J’espère que cet article n’a pas été trop indigeste à lire ! J’ai édulcoré au maximum les descriptions en essayant de synthétiser, ne gardant que ce qui me paraissait important pour la compréhension des pathologies et des syndromes car bien évidemment c’est en général beaucoup plus complexe que les descriptions que je donne ici.
Avant de vous présenter plus en détail l’épuisement parental dans un prochain article, il me semblait important de faire un rappel sur les autres syndromes et les pathologies liés à la parentalité.
A bientôt,
Anne-Sophie.
Bibliographie
Comment traiter le burn-out parental ? Manuel d’intervention clinique, Maria Elena Brianda, Isabelle Roskam et Moïra Mikolajczak, De Boeck Supérieur s. a, 2019
Le Burn-out parental. L’éviter et s’en sortir, M. Mikolajczak, I. Roskam, Odile Jacob, 2020
Le burn out parental, Liliane Holstein,Josette Lyon, 2015
“Cortisol levels in saliva and mood changes in early puerperium”, F. Bonnin, J Affect Discord., 26(4), 1992, p. 231-232.

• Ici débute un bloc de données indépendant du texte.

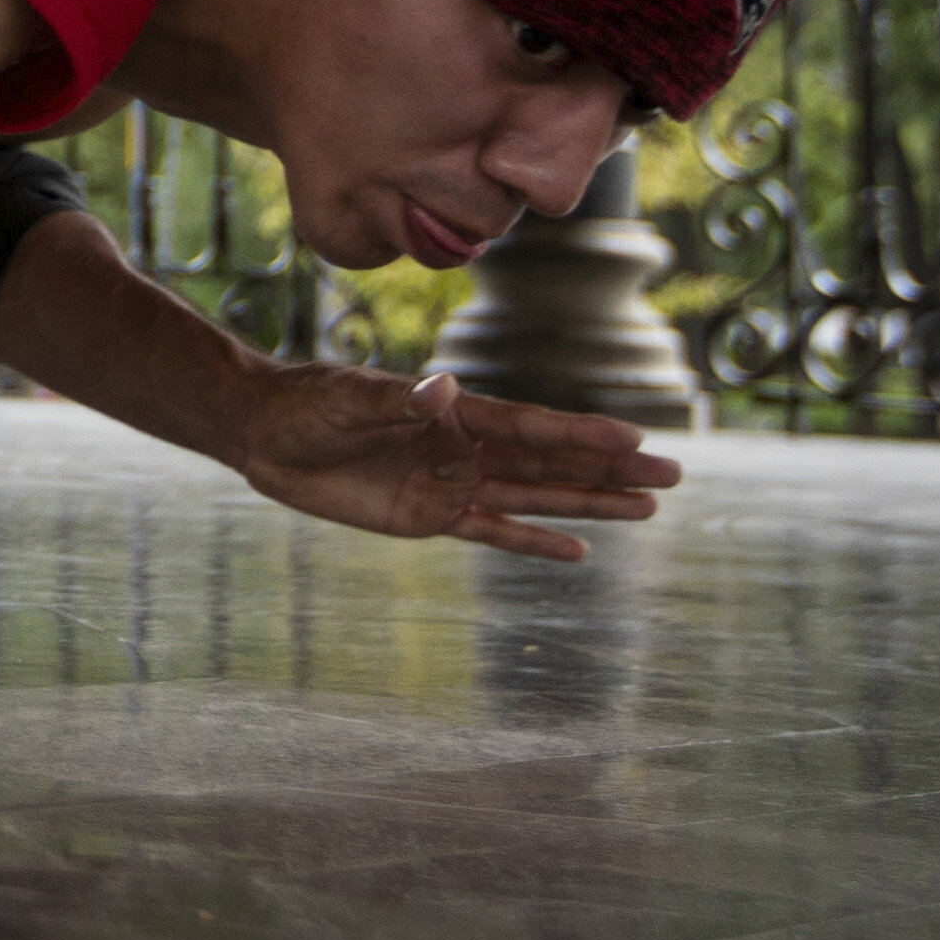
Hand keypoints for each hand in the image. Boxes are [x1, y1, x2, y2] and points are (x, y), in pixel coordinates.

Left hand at [221, 363, 679, 562]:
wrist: (267, 436)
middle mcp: (465, 447)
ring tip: (648, 506)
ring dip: (589, 501)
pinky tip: (579, 550)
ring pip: (536, 496)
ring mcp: (452, 483)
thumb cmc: (310, 405)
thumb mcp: (350, 399)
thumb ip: (400, 399)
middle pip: (550, 461)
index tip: (634, 438)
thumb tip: (444, 389)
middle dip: (609, 468)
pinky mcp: (431, 518)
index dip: (581, 433)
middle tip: (672, 474)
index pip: (531, 426)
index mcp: (455, 412)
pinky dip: (534, 541)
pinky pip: (493, 532)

“Singing the “baby blues: a content analysis of popular press articles about postpartum affective disturbances”, R. Martinez et coll., Women Health, 31(2-3), 2000, p. 37-56.
Study of the relations between the pain of childbirth and postpartum, and depressive and traumatic symptoms, N. Séjourné et coll, Gynecol Obstet Fertil Senol., 46(9), 2018, P. 658-663.
Cindy Fernandes. Baby-blues et dépression post-natale : évaluation des connaissances des femmes : quelle information ont-elle reçue ?. Gynécologie et obstétrique. 2012. ffdumas-00765348f
Im, Virginie, et Michel Briex. « Baby blues », Spirale, vol. 89, no. 1, 2019, pp. 131-135.